* [Arbeitsauftrag A] Nach welcher Zeit sind laut Textauszug die meisten Vertex2-Modelle von OCZ kaputtgegangen?
* [Arbeitsauftrag B] Wiederhole aus dem Textauszug wortgetreu die Stelle, die mit „Die Vertex2 von“ anfängt und bis einschließlich „2 Jahren gestorben.“ geht.

* [Textauszug]
* * * *

Dann kannste mit an Sicherheit grenzender Wahrscheinlichkeit davon ausgehen dass die SSD tot ist.
Die Vertex2 von OCZ bzw. OCZ allgemein ist aufgrund extrem hoher Ausfallraten in die Geschichte eingegangen - so gesehen ists erstaunlich, dass deine ganze 4 Jahre überlebt hat, die meisten dieser Modelle sind bereits nach weniger als 2 Jahren gestorben. 

Ich zitiere mal grade die SSD-Ausfallraten (innerhalb der jeweiligen Garantiezeit!) von damals:



			
				Rollora schrieb:
			
		

> *SSDs:*
> 
> - Intel 0.45%
> - Samsung 0.48%
> ...


----------



## Bono333 (11. August 2015)

Mh.
Dann habe ich hoffentlich mit der nachbestellten Samsung keinen Fehler gemacht.

Ich beerdige die Platte dann mal, danke für die Antworten und Anteilnahme :B


----------



## Incredible Alk (11. August 2015)

Sagen wir mal so - die Zeit der Kinderkrankheiten bei SSDs ist größtenteils vorbei, sprich eine SSD die du heute kaufst wird - egal von welchem Hersteller - sehr wahrscheinlich sehr sehr lange überleben, die Ausfallraten liegen heute durchweg bei unter 1%.


----------

* * * *

* [Die Daten]
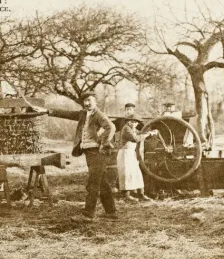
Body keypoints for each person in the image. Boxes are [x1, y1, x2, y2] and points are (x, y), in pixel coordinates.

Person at [32, 90, 117, 222]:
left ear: (95, 101)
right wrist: (46, 111)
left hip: (97, 153)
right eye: (85, 101)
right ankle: (111, 212)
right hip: (89, 152)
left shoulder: (99, 114)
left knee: (93, 184)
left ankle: (87, 215)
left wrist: (104, 143)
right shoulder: (83, 113)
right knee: (102, 183)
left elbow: (111, 127)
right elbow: (67, 114)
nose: (87, 103)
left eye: (89, 100)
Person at [117, 113, 156, 202]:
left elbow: (141, 133)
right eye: (132, 122)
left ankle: (141, 194)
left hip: (131, 153)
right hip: (125, 153)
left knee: (136, 173)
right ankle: (126, 195)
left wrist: (151, 133)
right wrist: (148, 134)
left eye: (136, 122)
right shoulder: (126, 129)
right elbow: (135, 139)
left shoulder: (133, 129)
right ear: (128, 122)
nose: (134, 123)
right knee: (127, 174)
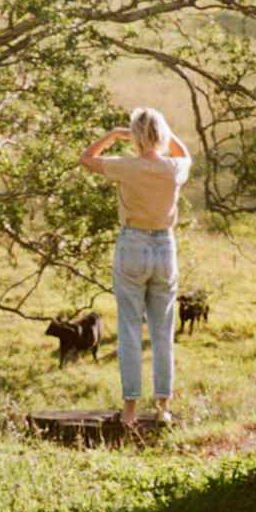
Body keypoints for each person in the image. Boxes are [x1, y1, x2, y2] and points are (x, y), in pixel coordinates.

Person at [80, 107, 191, 428]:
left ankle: (129, 410)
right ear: (162, 135)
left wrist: (114, 135)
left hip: (132, 246)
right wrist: (166, 135)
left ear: (135, 136)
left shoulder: (126, 166)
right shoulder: (174, 168)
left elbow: (87, 158)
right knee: (162, 331)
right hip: (165, 248)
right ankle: (163, 407)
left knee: (129, 329)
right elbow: (185, 154)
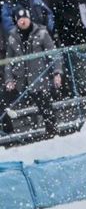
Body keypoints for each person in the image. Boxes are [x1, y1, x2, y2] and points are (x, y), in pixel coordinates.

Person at [4, 8, 63, 139]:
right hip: (20, 80)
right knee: (4, 101)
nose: (23, 21)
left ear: (30, 19)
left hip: (39, 78)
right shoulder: (12, 37)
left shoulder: (42, 33)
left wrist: (57, 73)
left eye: (25, 18)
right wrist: (9, 80)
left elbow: (54, 55)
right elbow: (8, 62)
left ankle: (52, 132)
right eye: (20, 19)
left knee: (45, 106)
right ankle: (8, 133)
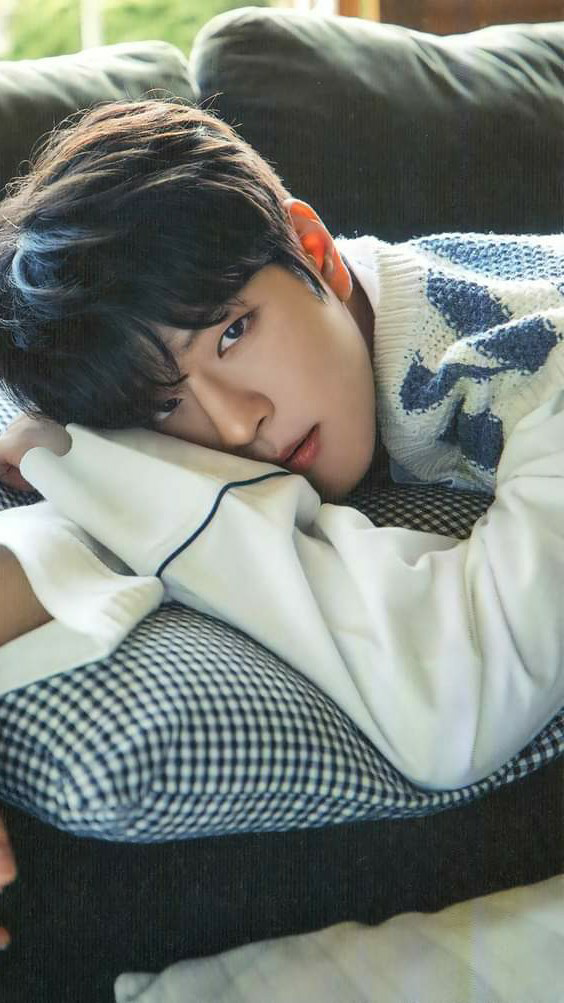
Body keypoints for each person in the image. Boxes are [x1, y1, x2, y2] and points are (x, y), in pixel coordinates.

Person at [0, 98, 564, 943]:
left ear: (314, 250)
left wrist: (101, 468)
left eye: (232, 333)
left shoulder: (534, 360)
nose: (234, 425)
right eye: (161, 409)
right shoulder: (343, 358)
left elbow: (451, 704)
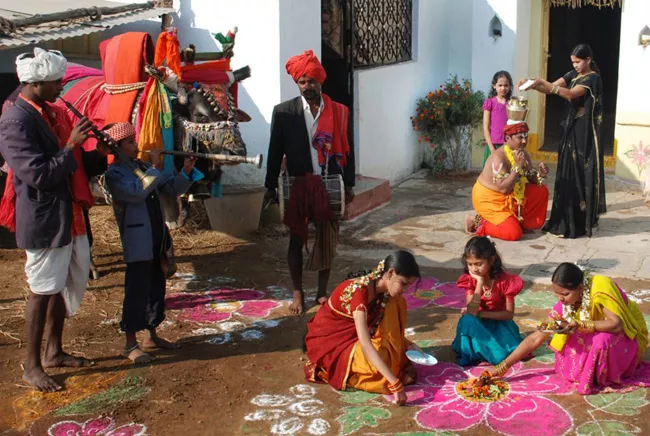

* * * *

* [Antwortbereich A] Nach weniger als 2 Jahren.

* [Antwortbereich B]
Die Vertex2 von OCZ bzw. OCZ allgemein ist aufgrund extrem hoher Ausfallraten in die Geschichte eingegangen - so gesehen ists erstaunlich, dass deine ganze 4 Jahre überlebt hat, die meisten dieser Modelle sind bereits nach weniger als 2 Jahren gestorben.